After reading the case in Jakarta regarding  the Blackberry chaos, my mind goes back to the incident happened before the final match for goal medal between Malaysia and Indonesia. A stampede that left two Indonesian fans died. The article from The Star revealed the statement AFC acting president that chided the organizer.

Asian football boss chides Indonesia over deaths
24 November 2011

KUALA LUMPUR: Asia’s football chief yesterday questioned Indonesia’s safety standards after a stadium stampede left two people dead at Monday’s SEA Games football final.

Asian Football Confederation (AFC) acting president Zhang Jilong (pic) called for a report from Indonesia after Monday’s tragedy, which also left a nine-year-old boy in a coma.

“We are very sorry to hear such bad news.
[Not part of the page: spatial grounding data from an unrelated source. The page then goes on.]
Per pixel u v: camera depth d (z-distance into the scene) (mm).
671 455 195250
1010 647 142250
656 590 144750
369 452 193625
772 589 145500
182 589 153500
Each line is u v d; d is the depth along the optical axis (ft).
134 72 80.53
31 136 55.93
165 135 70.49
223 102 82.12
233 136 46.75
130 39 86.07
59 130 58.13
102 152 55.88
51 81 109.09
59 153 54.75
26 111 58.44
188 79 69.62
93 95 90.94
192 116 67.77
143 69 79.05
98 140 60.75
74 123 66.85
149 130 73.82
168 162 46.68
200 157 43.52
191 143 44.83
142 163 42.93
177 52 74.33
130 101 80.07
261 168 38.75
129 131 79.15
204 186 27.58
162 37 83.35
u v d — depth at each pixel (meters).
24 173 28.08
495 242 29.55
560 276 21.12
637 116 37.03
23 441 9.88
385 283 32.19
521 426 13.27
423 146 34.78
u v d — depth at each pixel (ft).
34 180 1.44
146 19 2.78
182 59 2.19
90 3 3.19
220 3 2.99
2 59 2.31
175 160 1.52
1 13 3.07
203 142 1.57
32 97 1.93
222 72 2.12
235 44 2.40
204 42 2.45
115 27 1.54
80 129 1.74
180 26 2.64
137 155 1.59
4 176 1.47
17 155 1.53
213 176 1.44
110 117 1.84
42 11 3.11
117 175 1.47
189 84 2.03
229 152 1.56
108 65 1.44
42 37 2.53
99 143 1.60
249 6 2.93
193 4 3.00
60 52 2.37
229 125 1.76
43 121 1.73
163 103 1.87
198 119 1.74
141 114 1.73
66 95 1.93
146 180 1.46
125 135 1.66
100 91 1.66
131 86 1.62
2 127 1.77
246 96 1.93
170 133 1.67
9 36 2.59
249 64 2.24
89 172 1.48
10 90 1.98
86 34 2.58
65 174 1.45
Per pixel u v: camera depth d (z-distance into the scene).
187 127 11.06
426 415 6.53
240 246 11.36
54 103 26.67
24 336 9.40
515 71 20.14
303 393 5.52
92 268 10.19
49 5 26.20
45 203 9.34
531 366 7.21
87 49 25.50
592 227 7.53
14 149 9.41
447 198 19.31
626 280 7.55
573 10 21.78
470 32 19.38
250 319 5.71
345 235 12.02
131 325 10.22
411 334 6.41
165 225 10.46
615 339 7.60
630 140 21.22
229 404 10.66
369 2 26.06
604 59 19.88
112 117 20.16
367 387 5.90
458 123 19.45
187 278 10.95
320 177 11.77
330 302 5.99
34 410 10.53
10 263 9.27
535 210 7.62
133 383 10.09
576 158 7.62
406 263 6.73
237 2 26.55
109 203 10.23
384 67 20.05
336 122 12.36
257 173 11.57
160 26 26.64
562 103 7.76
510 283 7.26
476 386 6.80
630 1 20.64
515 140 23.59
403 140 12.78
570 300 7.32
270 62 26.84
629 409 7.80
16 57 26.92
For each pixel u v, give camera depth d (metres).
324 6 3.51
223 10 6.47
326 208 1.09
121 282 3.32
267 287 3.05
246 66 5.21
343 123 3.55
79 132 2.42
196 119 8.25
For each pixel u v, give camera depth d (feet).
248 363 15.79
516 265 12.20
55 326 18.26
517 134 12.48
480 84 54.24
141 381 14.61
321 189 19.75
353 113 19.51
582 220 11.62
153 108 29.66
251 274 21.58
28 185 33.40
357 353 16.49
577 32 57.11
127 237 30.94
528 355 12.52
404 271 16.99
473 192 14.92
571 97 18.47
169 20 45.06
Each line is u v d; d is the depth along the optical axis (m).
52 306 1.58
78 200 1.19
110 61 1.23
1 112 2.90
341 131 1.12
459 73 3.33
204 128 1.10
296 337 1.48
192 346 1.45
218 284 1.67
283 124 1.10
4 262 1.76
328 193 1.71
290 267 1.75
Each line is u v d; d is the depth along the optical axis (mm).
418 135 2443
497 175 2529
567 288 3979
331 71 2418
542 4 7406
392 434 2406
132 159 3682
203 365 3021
All football matches should be made secure by all member associations,” Zhang said at the AFC headquarters in Kuala Lumpur.

The deadly crush happened when spectators broke through barriers at Jakarta’s sold-out, 90,000-capacity Gelora Bung Karno Stadium for the game between Indonesia and Malaysia, which the latter won on penalties.

“They should take care not only of the players on the field but also the fans who are so excited outside the field,” Zhang said, adding that spectators were packed into stairwells.

“So we should take action to ask the Indonesian football federation to give us a detailed report about this.”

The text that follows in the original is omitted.